### Requirement 1
Edit the article on foreign interference in nomination contests, starting at the words "Deputy Minister of Foreign Affairs David" and stopping after "than general elections.", and swap "integrity" for "fairness".

### Passage provided
■ ■ ■
Reports on election interference are ‘rumours’: deputy minister of Foreign Affairs

Deputy Minister of Foreign Affairs David Morrison told MPs on the procedure and House affairs committee that intelligence reports ‘rarely paint a full or concrete or actionable picture’ as he disparaged media reports about foreign interference in elections.

Tuesday’s report said that attempts to interfere in the election didn’t affect the integrity of the overall vote and there was no evidence that Elections Canada itself was targeted.

Andrew House, co-leader of the national security group at Fasken Law, said that candidate nomination contests tend to face less scrutiny than general elections.

“It’s not that the rules aren’t strict. It’s that there are so many of these nomination contests occurring, they often happen so quickly [and] they are volunteer-run, by and large,” House said. “Those factors lead to conditions where people either don’t know the rules or the rules can be broken without sufficient scrutiny.”

McMaster University political science professor Peter Graefe pointed out that it’s fairly simple for someone to join a party prior to a nomination election — it can be done just weeks or even days before the nomination meeting.

“Our parties are very open organizations and so you don’t have to go through any kind of complex recruitment process,” Graefe said.

Parties generally require that those looking to join pay a registration fee and sign an attestation stating they don’t belong to any other party. Unlike general elections, party nomination contests do not require that voters be at least 18 and a citizen in order to vote — but voters must prove that they live in the riding.

Graefe said there are ways parties could tighten up the rules to prevent foreign meddling in their nomination meetings. But most solutions come with shortcomings.

One solution would be to require those who wish to vote in a nomination contest to sign up further in advance of the vote — which would allow parties to vet those voting more carefully. But that could deter people from joining up and lower overall participation, Graefe said.

“One of the ways that people join parties and become involved in political life is specifically to support a friend or a neighbour or someone who’s convincing them to support their candidacy,” he said.

Unlike general elections, a person doesn’t need to be a citizen or 18 to vote in a riding’s nomination race. (Chris Young/The Canadian Press)

Another solution could be to apply federal election rules to candidate elections by verifying that nomination participants are on the federal voters list. But that also would prevent younger Canadians and permanent residents from getting their first taste of politics.

“That kind of participation is an important step towards a broader participation in elections,” Graefe said.

Mehmet Tohti, an advocate for Uyghurs in Canada, said preventing permanent residents from voting in nomination contests would also target communities that are themselves victims of harassment by foreign governments.

“We have to make that distinction. Many diaspora communities, they are not happy with Chinese [government] interference … intimidation and harassment,” he said.

“There is a climate of fear that already exists” in the Chinese-Canadian diaspora community, Cherie Wong, executive director of Alliance Canada Hong Kong, told Power & Politics on Friday. “They have chosen to be silent because they don’t even want to put themselves at the risk of angering the regime.”
■ ■ ■
### Requirement 2
In the listing, copy the lines exactly, starting at the line that contains "Saltar al contenido" and continuing through the last line of the listing.

(Stored data entries)
■ ■ ■
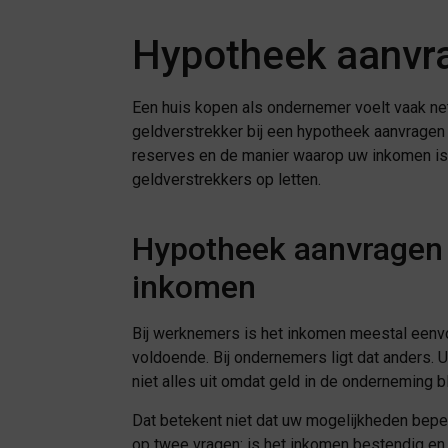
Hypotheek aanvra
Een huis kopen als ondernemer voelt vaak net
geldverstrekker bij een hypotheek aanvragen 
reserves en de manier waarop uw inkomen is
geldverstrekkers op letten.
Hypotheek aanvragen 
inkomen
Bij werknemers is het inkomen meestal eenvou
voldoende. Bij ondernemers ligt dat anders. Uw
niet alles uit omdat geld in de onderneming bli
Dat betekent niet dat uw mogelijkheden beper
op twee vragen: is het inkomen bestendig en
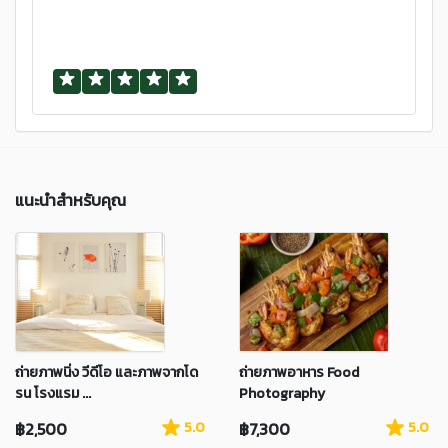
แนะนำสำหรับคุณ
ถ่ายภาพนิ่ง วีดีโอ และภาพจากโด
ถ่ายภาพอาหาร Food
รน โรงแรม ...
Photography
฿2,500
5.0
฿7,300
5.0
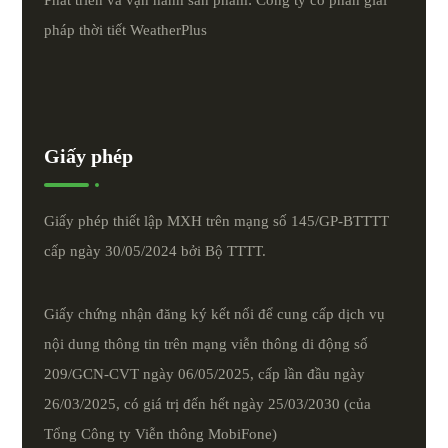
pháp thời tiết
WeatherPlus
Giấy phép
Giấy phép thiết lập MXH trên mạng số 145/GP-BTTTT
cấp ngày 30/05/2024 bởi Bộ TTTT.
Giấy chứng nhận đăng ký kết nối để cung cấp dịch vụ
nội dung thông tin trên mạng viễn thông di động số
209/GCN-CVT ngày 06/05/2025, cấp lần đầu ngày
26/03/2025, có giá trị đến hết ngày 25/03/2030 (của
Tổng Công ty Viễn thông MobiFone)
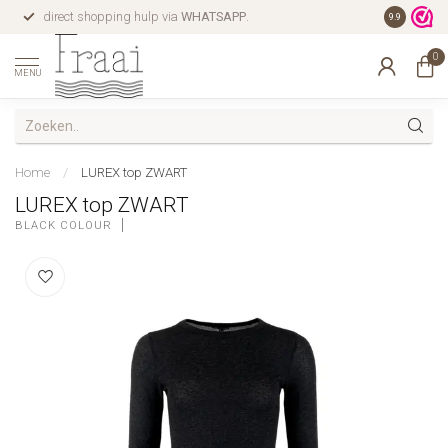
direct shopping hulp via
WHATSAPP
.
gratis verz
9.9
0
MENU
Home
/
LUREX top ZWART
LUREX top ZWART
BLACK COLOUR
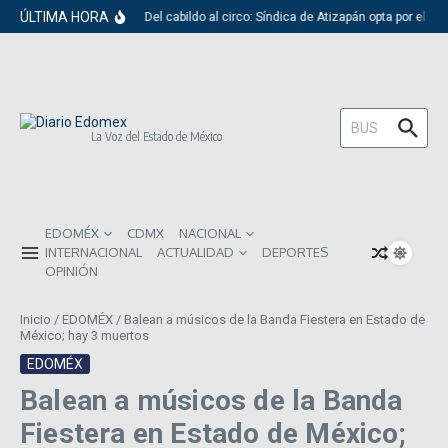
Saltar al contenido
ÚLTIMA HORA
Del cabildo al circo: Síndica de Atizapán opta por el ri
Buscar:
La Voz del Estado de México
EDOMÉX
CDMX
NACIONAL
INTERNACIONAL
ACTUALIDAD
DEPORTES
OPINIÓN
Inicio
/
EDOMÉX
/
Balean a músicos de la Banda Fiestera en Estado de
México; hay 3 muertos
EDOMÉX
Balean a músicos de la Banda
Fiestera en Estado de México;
■ ■ ■
### Response area 1
Deputy Minister of Foreign Affairs David Morrison told MPs on the procedure and House affairs committee that intelligence reports ‘rarely paint a full or concrete or actionable picture’ as he disparaged media reports about foreign interference in elections.

Tuesday’s report said that attempts to interfere in the election didn’t affect the fairness of the overall vote and there was no evidence that Elections Canada itself was targeted.

Andrew House, co-leader of the national security group at Fasken Law, said that candidate nomination contests tend to face less scrutiny than general elections.

### Response area 2
Saltar al contenido
ÚLTIMA HORA
Del cabildo al circo: Síndica de Atizapán opta por el ri
Buscar:
La Voz del Estado de México
EDOMÉX
CDMX
NACIONAL
INTERNACIONAL
ACTUALIDAD
DEPORTES
OPINIÓN
Inicio
/
EDOMÉX
/
Balean a músicos de la Banda Fiestera en Estado de
México; hay 3 muertos
EDOMÉX
Balean a músicos de la Banda
Fiestera en Estado de México;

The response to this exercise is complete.